David Fleming
It's All Academic   www.davidflemingsite.com   
How To Piss Off A CAO (in 10 easy steps and in just 5 days)

March 25, 2022

This week was budget hearing week, 8-hour days spent hearing from 22 institutional units about their budget needs, and, overall, strategies for the coming year.  These presented at a time when public funding for higher education, especially at the community college level, keeps getting cut.  A Chief Academic Officer sits in those meetings with little reprieve, as every department somehow impacts the teaching and learning environment.  Aided by too much chocolate, I probably started to let my frustration and exhaustion get to me. The on-going joke has been that Fleming was trying to find a way to get fired and take the rest of Cabinet with him. The truth of the matter is that in 4 short days, the greater academic world colluded to put me in a tizzy. In the end, the week was a microcosm of a user's manual to piss off a provost.

Please note that these are the steps to piss off a Community College Chief Academic Officer; I am sure my colleagues at the 4-years follow a much different manual.

Step 1: Start by defining "college level" from the very perspective that makes the ignorant scream that we need more kids to get into the trades and not go to college.  You get a degree in many trades by going to college, usually your local community college that can offer you a certificate (one-year) or an Associate of Applied Science degree (two-years).  With developmental (remedial) courses on the perpetual chopping block, we are constantly being hounded to do away with stand-alone developmental courses so that students can get more quickly into their "college-level" math or English course and thus be more likely to graduate.  Completely noble cause, I get it. Just don't complain when society starts to question the quality of these graduates.

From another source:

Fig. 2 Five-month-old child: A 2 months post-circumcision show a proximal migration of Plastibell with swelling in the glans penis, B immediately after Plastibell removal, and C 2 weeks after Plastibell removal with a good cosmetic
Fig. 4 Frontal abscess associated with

More importantly, however, in my Associate of Applied Science programs we have math courses that suffice for our advisory committees from our applicable trades, meaning that they are college level for those associate degrees. They don't count in this debate, though. The exact same course is o.k. here but needs to be redesigned elsewhere.

Step 2: Send out through 1 of the 2 leading higher education websites (Inside Higher Ed) the same flawed survey requesting feedback from CAOs all over the country.  The survey is always done through Hanover Research, who frequently calls asking to work with SMC.  The fact that they still can't fathom that the following is one essential flaw in their survey drives me crazy. Recognize that just seconds before, I had been asked to identify what kind of college I work at (meaning, I could choose "at a two-year college"). I also can’t continue unless I answer every question.

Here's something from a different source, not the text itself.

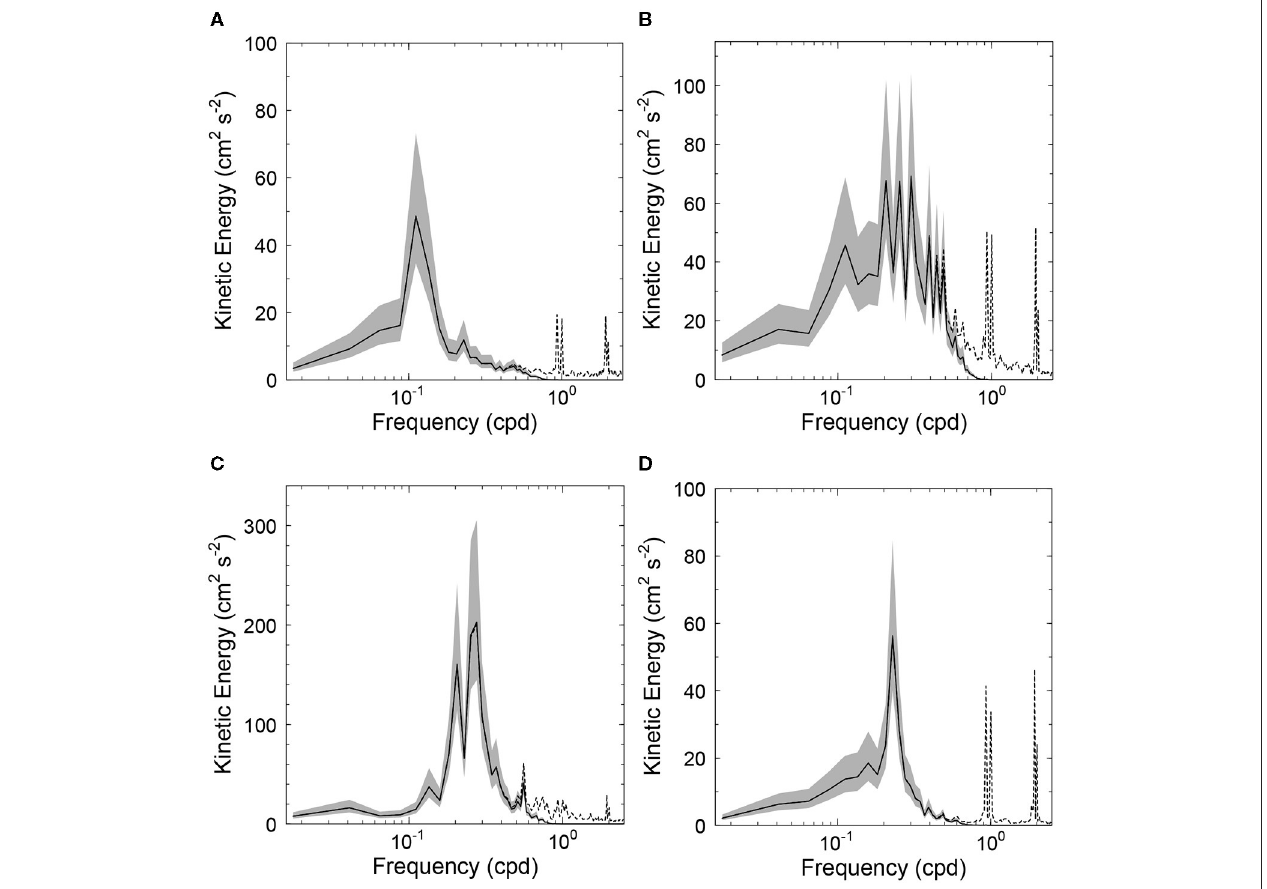
FIGURE 12 | The variance-preserving spectrum of the kinetic energy obtained by the deepest current meter (CM) at moorings (A) M1, (B) M2, (C) M3, and (D) M4. The solid and dashed lines indicate the power spectrum calculated from the filtered and unfiltered velocities, respectively. The 95% confidence limit of the former is shaded. Note that the vertical scale is different in each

$10 to the first developmental math student who can identify the flaw in this question.

(I have had other frustrations with the survey, articulated in the past, and still prevalent in this year’s. All, again, seem to ignore the diversity of all colleges.)

Step 3: Promote through the 2nd of the leading higher education websites (The Chronicle of Higher Ed) a tool with accompanying analysis of how institutions identify their peers (and whether those institutions see you as a peer).  Fail to note that the tool doesn't include community colleges, apparently because we are not aspirational and are just the holding tank for the masses of the unwashed.

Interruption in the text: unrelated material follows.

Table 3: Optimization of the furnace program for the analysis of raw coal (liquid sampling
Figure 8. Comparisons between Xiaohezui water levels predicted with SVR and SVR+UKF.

Step 4: Put really interesting industry-related studies and columns behind a paywall (as The Chronicle of Higher Ed does) so that people (institutions) have to pay to see the information. In an era where higher education is seen as too costly and thus dramatically underfunded, this is morally repugnant. To be fair, this has pissed me off for years, so Step 4 is a gimme.

Step 5: In the midst of all this external stimuli, sprinkle throughout the days infernal jargon (commflow, merch, badges, CRM, CTE, EMC, swag, C-PAS, wayfinding, onboarding, compliance, access points, switches, fire panels, etc.) to remind us how much of our work is not really about student learning.

Step 6: Ask us to step out of our StuporMan cape and put on our Green Lanyard cape in the middle of budget hearings to talk to potential students and parents.  I am lucky I could put a sentence together that didn't have a random four-letter word.

Step 7: Make obvious that at such recruitment events, only students can be found to promote programs that we are advocating for when we put the StuporMan cape back on.

Step 8: Provide policy from the accrediting body that makes even more onerous the publication of student achievement data. Saying from a "broad variety of student populations and its programs" is a bit broad for institutions that, see previous point, are seen as the holding tanks for the masses of the unwashed.

Step 9: Do Step 8 merely a week from the annual conference with the accrediting body. The Chicago Art Museum looks more and more like a place I will go to escape.

Step 10: Make clear that the work not gotten done this week still needs to be crammed into future weeks. Luckily it really isn't that important. Just evaluations.

I give this blog a "needs improvement."